TASK STATEMENT
Output each line from the one that contains "Page size: 1275x1650." to the final line of the data below, exactly, and include nothing else.

(Beginning of EXTRACTED DATA)

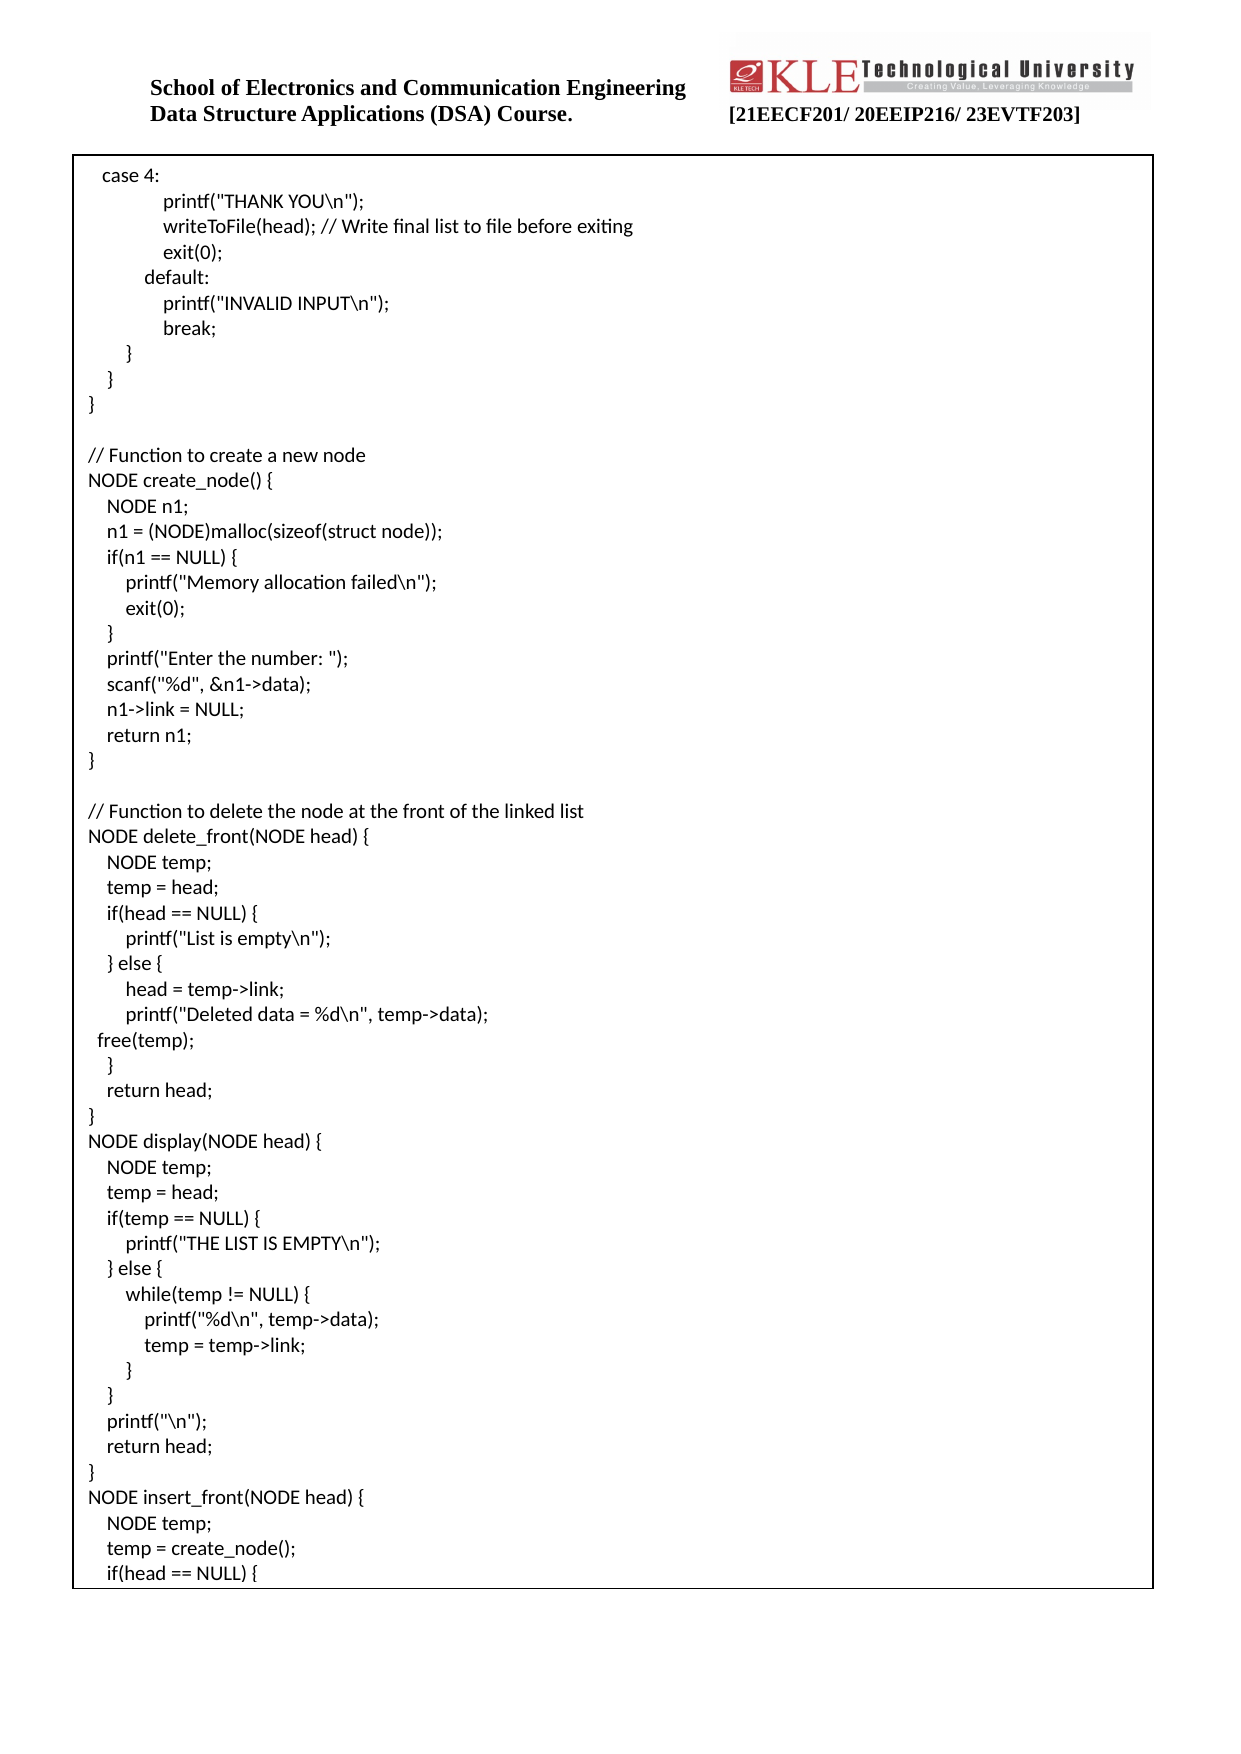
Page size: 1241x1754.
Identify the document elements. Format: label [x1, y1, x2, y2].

picture [719, 32, 1151, 110]
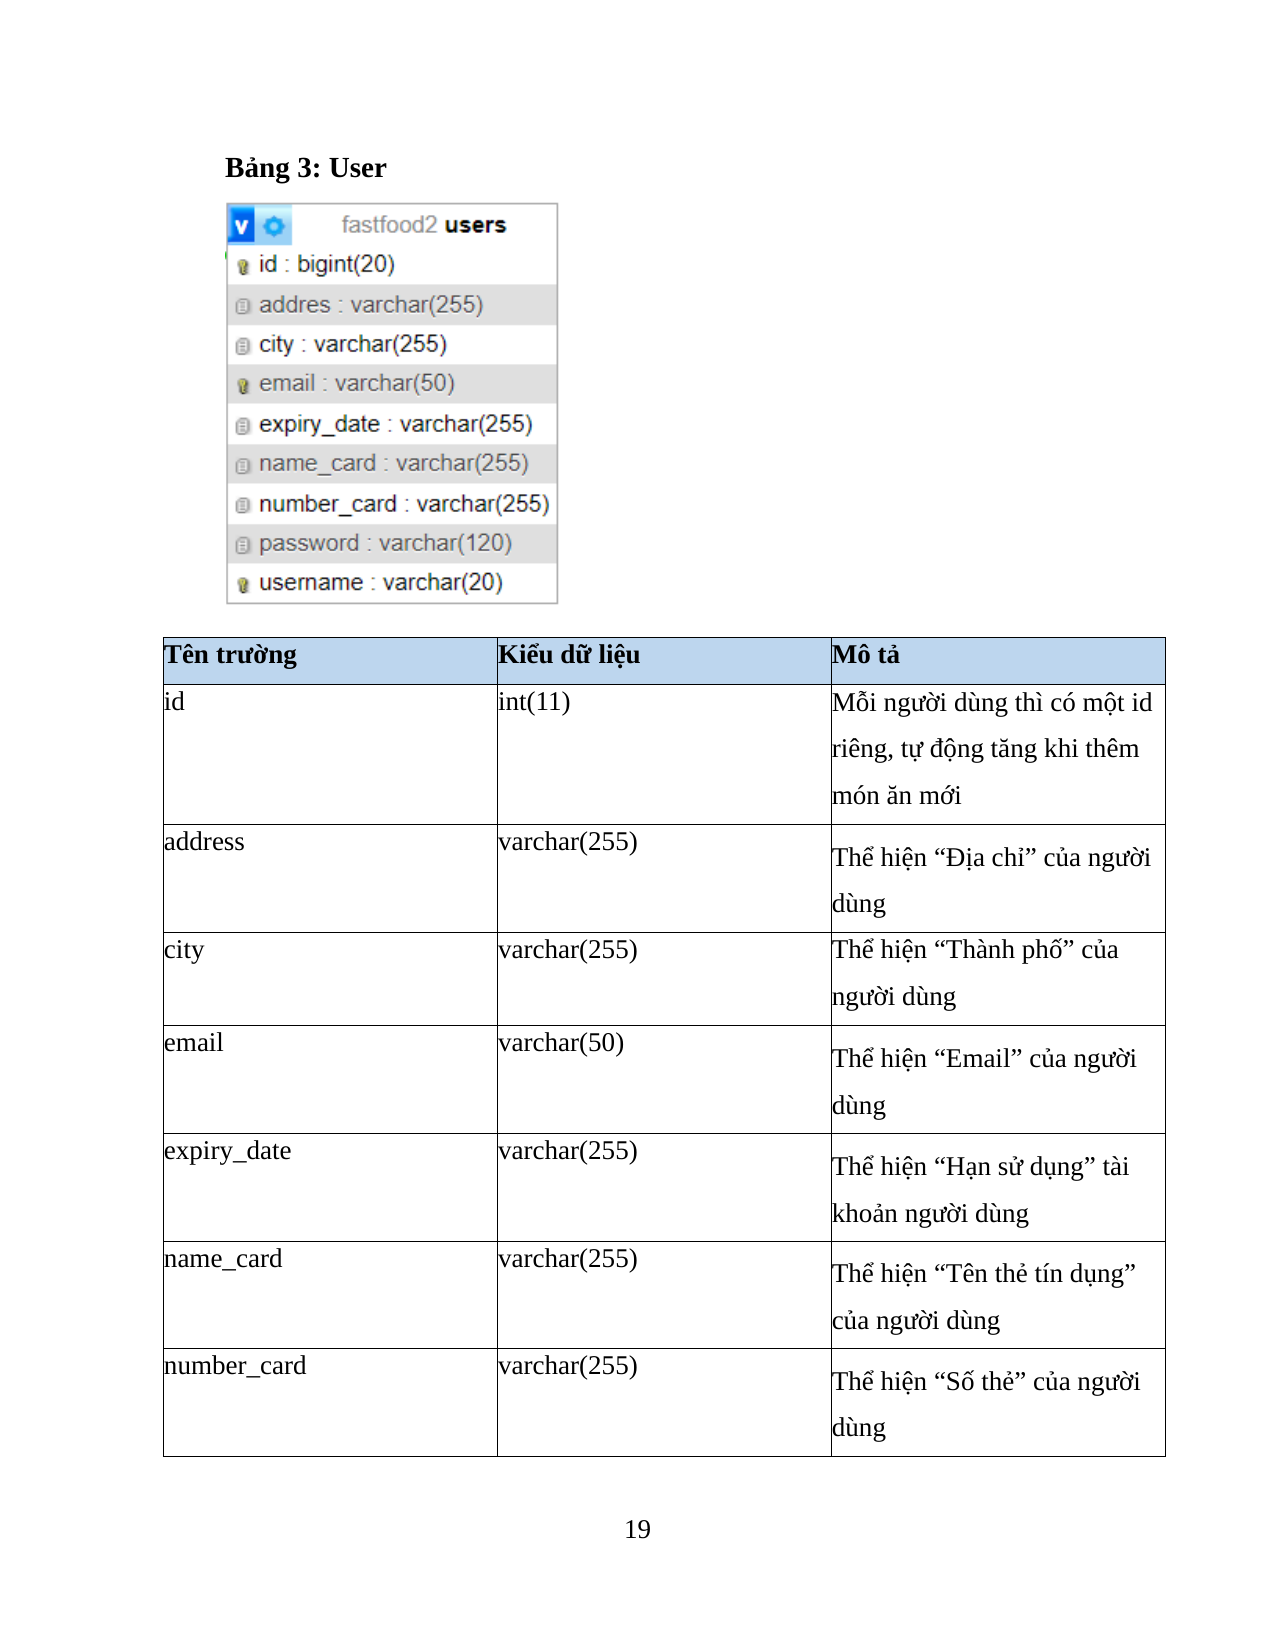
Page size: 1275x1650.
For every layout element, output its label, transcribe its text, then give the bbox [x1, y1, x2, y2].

table_cell Thể hiện “Địa chỉ” của người dùng [832, 825, 1165, 932]
table_cell varchar(50) [498, 1026, 831, 1133]
table_cell number_card [164, 1349, 497, 1456]
list Bảng 3: User [225, 150, 1125, 183]
table_cell expiry_date [164, 1134, 497, 1241]
table_cell city [164, 933, 497, 1025]
table_cell address [164, 825, 497, 932]
table_cell Thể hiện “Thành phố” của người dùng [832, 933, 1165, 1025]
table_cell varchar(255) [498, 1349, 831, 1456]
table_header Kiểu dữ liệu [498, 638, 831, 684]
table_cell Thể hiện “Hạn sử dụng” tài khoản người dùng [832, 1134, 1165, 1241]
table_header Tên trường [164, 638, 497, 684]
table_cell varchar(255) [498, 1134, 831, 1241]
table_cell varchar(255) [498, 933, 831, 1025]
table_cell email [164, 1026, 497, 1133]
table_cell Mỗi người dùng thì có một id riêng, tự động tăng khi thêm món ăn mới [832, 685, 1165, 824]
table_cell Thể hiện “Số thẻ” của người dùng [832, 1349, 1165, 1456]
table_cell Thể hiện “Tên thẻ tín dụng” của người dùng [832, 1242, 1165, 1348]
table_header Mô tả [832, 638, 1165, 684]
table_cell name_card [164, 1242, 497, 1348]
table_cell Thể hiện “Email” của người dùng [832, 1026, 1165, 1133]
table_cell varchar(255) [498, 825, 831, 932]
table_cell int(11) [498, 685, 831, 824]
picture [225, 200, 560, 605]
table_cell id [164, 685, 497, 824]
table_cell varchar(255) [498, 1242, 831, 1348]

(End of EXTRACTED DATA)

TASK RESPONSE
Page size: 1275x1650.
For every layout element, output its label, transcribe its text, then give the bbox [x1, y1, x2, y2].

table_cell Thể hiện “Địa chỉ” của người dùng [832, 825, 1165, 932]
table_cell varchar(50) [498, 1026, 831, 1133]
table_cell number_card [164, 1349, 497, 1456]
list Bảng 3: User [225, 150, 1125, 183]
table_cell expiry_date [164, 1134, 497, 1241]
table_cell city [164, 933, 497, 1025]
table_cell address [164, 825, 497, 932]
table_cell Thể hiện “Thành phố” của người dùng [832, 933, 1165, 1025]
table_cell varchar(255) [498, 1349, 831, 1456]
table_header Kiểu dữ liệu [498, 638, 831, 684]
table_cell Thể hiện “Hạn sử dụng” tài khoản người dùng [832, 1134, 1165, 1241]
table_header Tên trường [164, 638, 497, 684]
table_cell varchar(255) [498, 1134, 831, 1241]
table_cell varchar(255) [498, 933, 831, 1025]
table_cell email [164, 1026, 497, 1133]
table_cell Mỗi người dùng thì có một id riêng, tự động tăng khi thêm món ăn mới [832, 685, 1165, 824]
table_cell Thể hiện “Số thẻ” của người dùng [832, 1349, 1165, 1456]
table_cell Thể hiện “Tên thẻ tín dụng” của người dùng [832, 1242, 1165, 1348]
table_header Mô tả [832, 638, 1165, 684]
table_cell name_card [164, 1242, 497, 1348]
table_cell Thể hiện “Email” của người dùng [832, 1026, 1165, 1133]
table_cell varchar(255) [498, 825, 831, 932]
table_cell int(11) [498, 685, 831, 824]
picture [225, 200, 560, 605]
table_cell id [164, 685, 497, 824]
table_cell varchar(255) [498, 1242, 831, 1348]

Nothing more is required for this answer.